### [Rows]
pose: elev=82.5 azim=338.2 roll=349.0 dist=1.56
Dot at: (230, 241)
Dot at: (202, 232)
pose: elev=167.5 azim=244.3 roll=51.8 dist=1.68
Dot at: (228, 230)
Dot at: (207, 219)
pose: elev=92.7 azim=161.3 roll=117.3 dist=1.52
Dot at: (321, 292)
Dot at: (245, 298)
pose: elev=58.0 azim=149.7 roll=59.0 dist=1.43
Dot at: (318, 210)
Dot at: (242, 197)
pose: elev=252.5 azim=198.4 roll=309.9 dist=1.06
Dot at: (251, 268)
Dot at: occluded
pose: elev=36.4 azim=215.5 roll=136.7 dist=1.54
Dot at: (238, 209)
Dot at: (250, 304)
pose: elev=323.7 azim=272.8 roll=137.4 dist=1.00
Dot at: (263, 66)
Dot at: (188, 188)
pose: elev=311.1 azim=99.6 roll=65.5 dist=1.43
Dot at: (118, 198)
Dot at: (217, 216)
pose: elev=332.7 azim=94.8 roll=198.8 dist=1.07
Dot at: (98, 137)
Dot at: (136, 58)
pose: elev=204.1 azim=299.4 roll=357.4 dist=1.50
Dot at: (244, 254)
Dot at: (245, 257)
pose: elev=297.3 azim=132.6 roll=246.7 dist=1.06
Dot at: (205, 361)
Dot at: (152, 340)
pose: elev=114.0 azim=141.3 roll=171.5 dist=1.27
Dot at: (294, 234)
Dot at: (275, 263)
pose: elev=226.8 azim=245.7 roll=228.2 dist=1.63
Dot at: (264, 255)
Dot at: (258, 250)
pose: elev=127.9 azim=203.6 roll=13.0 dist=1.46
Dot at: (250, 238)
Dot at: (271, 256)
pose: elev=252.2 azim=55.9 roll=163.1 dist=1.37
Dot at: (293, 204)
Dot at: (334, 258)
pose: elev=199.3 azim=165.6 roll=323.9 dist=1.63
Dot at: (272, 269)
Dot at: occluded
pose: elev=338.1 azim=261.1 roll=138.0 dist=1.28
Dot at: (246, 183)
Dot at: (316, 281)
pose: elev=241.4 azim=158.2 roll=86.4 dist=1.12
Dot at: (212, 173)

### [Work instructions]
Please rewrite all of the rows above with "pose" changed to "view" wherever it appears, leaving every other part as it is.

### [Answer to this exercise]
view: elev=82.5 azim=338.2 roll=349.0 dist=1.56
Dot at: (230, 241)
Dot at: (202, 232)
view: elev=167.5 azim=244.3 roll=51.8 dist=1.68
Dot at: (228, 230)
Dot at: (207, 219)
view: elev=92.7 azim=161.3 roll=117.3 dist=1.52
Dot at: (321, 292)
Dot at: (245, 298)
view: elev=58.0 azim=149.7 roll=59.0 dist=1.43
Dot at: (318, 210)
Dot at: (242, 197)
view: elev=252.5 azim=198.4 roll=309.9 dist=1.06
Dot at: (251, 268)
Dot at: occluded
view: elev=36.4 azim=215.5 roll=136.7 dist=1.54
Dot at: (238, 209)
Dot at: (250, 304)
view: elev=323.7 azim=272.8 roll=137.4 dist=1.00
Dot at: (263, 66)
Dot at: (188, 188)
view: elev=311.1 azim=99.6 roll=65.5 dist=1.43
Dot at: (118, 198)
Dot at: (217, 216)
view: elev=332.7 azim=94.8 roll=198.8 dist=1.07
Dot at: (98, 137)
Dot at: (136, 58)
view: elev=204.1 azim=299.4 roll=357.4 dist=1.50
Dot at: (244, 254)
Dot at: (245, 257)
view: elev=297.3 azim=132.6 roll=246.7 dist=1.06
Dot at: (205, 361)
Dot at: (152, 340)
view: elev=114.0 azim=141.3 roll=171.5 dist=1.27
Dot at: (294, 234)
Dot at: (275, 263)
view: elev=226.8 azim=245.7 roll=228.2 dist=1.63
Dot at: (264, 255)
Dot at: (258, 250)
view: elev=127.9 azim=203.6 roll=13.0 dist=1.46
Dot at: (250, 238)
Dot at: (271, 256)
view: elev=252.2 azim=55.9 roll=163.1 dist=1.37
Dot at: (293, 204)
Dot at: (334, 258)
view: elev=199.3 azim=165.6 roll=323.9 dist=1.63
Dot at: (272, 269)
Dot at: occluded
view: elev=338.1 azim=261.1 roll=138.0 dist=1.28
Dot at: (246, 183)
Dot at: (316, 281)
view: elev=241.4 azim=158.2 roll=86.4 dist=1.12
Dot at: (212, 173)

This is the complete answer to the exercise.